This will schedule a MIDI pitch bend event. The value can be from -1.0 to 1.0. Note that the value is NOT the number of semitones. The sound font defines how many semitones the bend range is. For example, in an SFZ, you can use the "bend_down" and "bend_up" opcodes to define how many cents the pitch will be changed when the bend value is set to -1.0 and 1.0, respectively.

Control playback

sequence.play();

sequence.pause();

sequence.stop();

Start, pause, or stop the sequence.

sequence.setBeat(double beat);

Set the playback position in the sequence, in beats.

sequence.setEndBeat(double beat);

Set the length of the sequence in beats.

sequence.setTempo(120.0);

Set the tempo in beats per minute.

sequence.setLoop(double loopStartBeat, double loopEndBeat);

Enable looping.

sequence.unsetLoop();

Disable looping.

Get real-time information about the sequence

You can use SingleTickerProviderStateMixin to make these calls on every frame.

sequence.getPosition(); // double

Gets the playback position of the sequence, in beats.

sequence.getIsPlaying(); // bool

Gets whether or not the sequence is playing. It may have stopped if it reached the end.

track.getVolume();

Gets the volume of a track. A VolumeEvent may have changed it during playback.

Real-time playback

track.startNoteNow(noteNumber: 60, velocity: 0.75);

Send a MIDI Note On message to the track immediately.

track.stopNoteNow(noteNumber: 60);

Send a MIDI Note Off message to the track immediately.

track.changeVolumeNow(volume: 0.5);

Change the track's volume immediately. Note that this is linear gain, not logarithmic.

How it works

The Android and iOS backends start their respective audio engines. The iOS one adds an AudioUnit for each track to an AVAudioEngine and connects it to a Mixer AudioUnit. The Android one has to do all of the rendering manually. Both of them share a "BaseScheduler", which can be found under the ios directory.

The backend has no concept of the sequence, the position in a sequence, the loop state, or even time as measured in seconds or beats. It just maintains a map of tracks, and it triggers events on those tracks when the appropriate number of frames have been rendered by the audio engine. The BaseScheduler has a Buffer for each track that holds its scheduled events. The Buffer is supposed to be thread-safe for one reader and one writer and real-time safe (i.e. it will not allocate memory, so it can be used on the audio render thread.)

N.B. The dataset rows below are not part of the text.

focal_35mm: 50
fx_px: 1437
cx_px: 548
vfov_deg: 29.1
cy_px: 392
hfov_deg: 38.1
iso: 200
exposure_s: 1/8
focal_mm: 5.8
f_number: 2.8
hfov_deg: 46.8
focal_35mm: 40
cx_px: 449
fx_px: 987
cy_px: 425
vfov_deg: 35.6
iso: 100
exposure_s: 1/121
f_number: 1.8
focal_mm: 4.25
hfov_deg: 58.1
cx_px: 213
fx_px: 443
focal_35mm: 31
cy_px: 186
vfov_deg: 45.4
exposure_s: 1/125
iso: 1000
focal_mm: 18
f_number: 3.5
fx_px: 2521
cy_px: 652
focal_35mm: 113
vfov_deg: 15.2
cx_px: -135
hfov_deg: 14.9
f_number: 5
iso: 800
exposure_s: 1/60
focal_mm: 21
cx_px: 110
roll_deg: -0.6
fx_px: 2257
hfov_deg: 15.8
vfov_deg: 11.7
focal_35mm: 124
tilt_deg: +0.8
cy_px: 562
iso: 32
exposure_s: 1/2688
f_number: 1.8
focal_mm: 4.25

The Sequence lives on the Dart front end. A Sequence has Tracks. Each Track is backed by a Buffer on the backend. When you add a note or a volume change to the track, it schedules an event on the Buffer at the appropriate frame, based on the tempo and sample rate.

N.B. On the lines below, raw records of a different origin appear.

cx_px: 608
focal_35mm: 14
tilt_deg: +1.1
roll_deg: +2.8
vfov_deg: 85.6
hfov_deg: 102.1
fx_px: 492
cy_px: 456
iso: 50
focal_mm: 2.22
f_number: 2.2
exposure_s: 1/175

The buffer might not be big enough to hold all the events. Also, when looping is enabled, events will occur indefinitely, so the buffer will never be big enough. To deal with this, the frontend will periodically "top off" each track's buffer.

Development instructions

Note that the Android build uses several third party libraries, including sfizz. The Gradle build will download them from GitHub into the android/third_party directory.

The iOS also uses the sfizz library. It will be downloaded by the prepare.sh script which CocoaPods will run.

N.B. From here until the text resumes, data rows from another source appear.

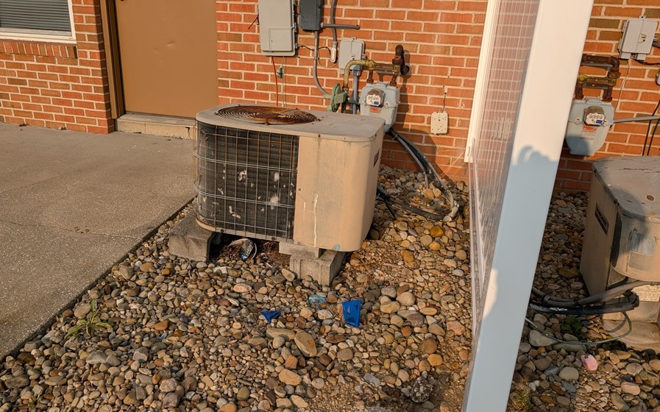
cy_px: 204
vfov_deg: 43.1
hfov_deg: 64.5
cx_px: 299
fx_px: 521
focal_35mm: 29
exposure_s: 1/1404
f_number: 1.68
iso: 21
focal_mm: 6.9
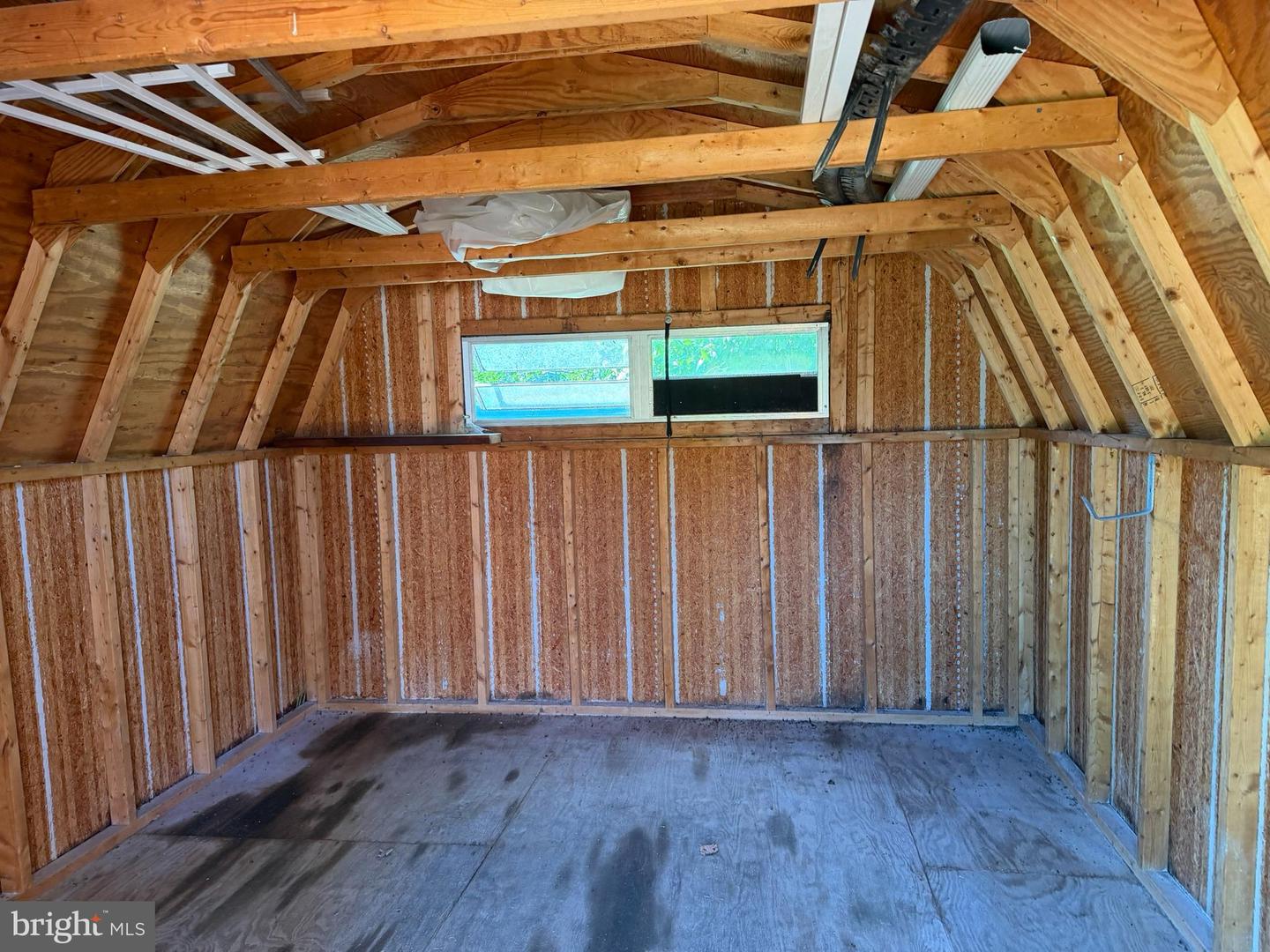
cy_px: 476
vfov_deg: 56.8
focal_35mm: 24
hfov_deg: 71.6
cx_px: 635
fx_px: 881
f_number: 1.78
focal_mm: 6.76
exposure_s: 1/60
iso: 250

To build the C++ tests on Mac OS, go into the cpp_test directory, and run

cmake .
make

Then, to run the tests,

./build/sequencer_test

I haven't tried it on Windows or Linux, but it should work without too many changes.

To Do

PRs are welcome! If you use this plugin in your project, please consider contributing by fixing a bug or by tackling one of these to-do items.

Difficulty: Easy

• Change position_frame_t to 64-bit integer to avoid overflow errors
• Make constants configurable (TOP_OFF_PERIOD_MS and LEAD_FRAMES)
• Support federated plugins

Difficulty: Medium

• Start using Dart null safety
• Support tempo automation
• MIDI Out instrument
  • Create an instrument that doesn't make any sounds on its own and just sends MIDI events to a designated MIDI output port.
• Refactoring
  • GlobalState, Sequence, and Track should have a clear separation of responsibilities
  • Engine, Sequencer, Mixer, Scheduler do too
  • "Track index" and "Track ID" are used interchangeably, "Track ID" should be used everywhere
  • Make the names and organization of the different files (Plugin/Engine/Scheduler) consistent
• Support MacOS
  • Most of the iOS code should be able to be reused
• Add more C++ tests
  • For BaseScheduler, specifically.
• Add Dart tests
  • Test loop edge cases
• Ensure there are no memory leaks or concurrency issues

Difficulty: Hard

• Support Windows
• Record audio output
• Support React Native?
  • Could use dart2js

Difficulty: Very Hard

• (important) Audio graph
  • Create a graph of tracks and effects where any output can be connected to any input.
  • At that point, the most of the audio engine can be cross-platform. On iOS, it could be wrapped in one AudioUnit, and external AudioUnit instruments and effects could be connected to it via input and output buses.
  • LabSound seems like the library to use
    • It's based on WebAudio, so there could also be a web backend
  • Can be used to add some key effects like reverb, delay, and compression
    • Supports audio input, writing output to file, and other DAW stuff
• Support Web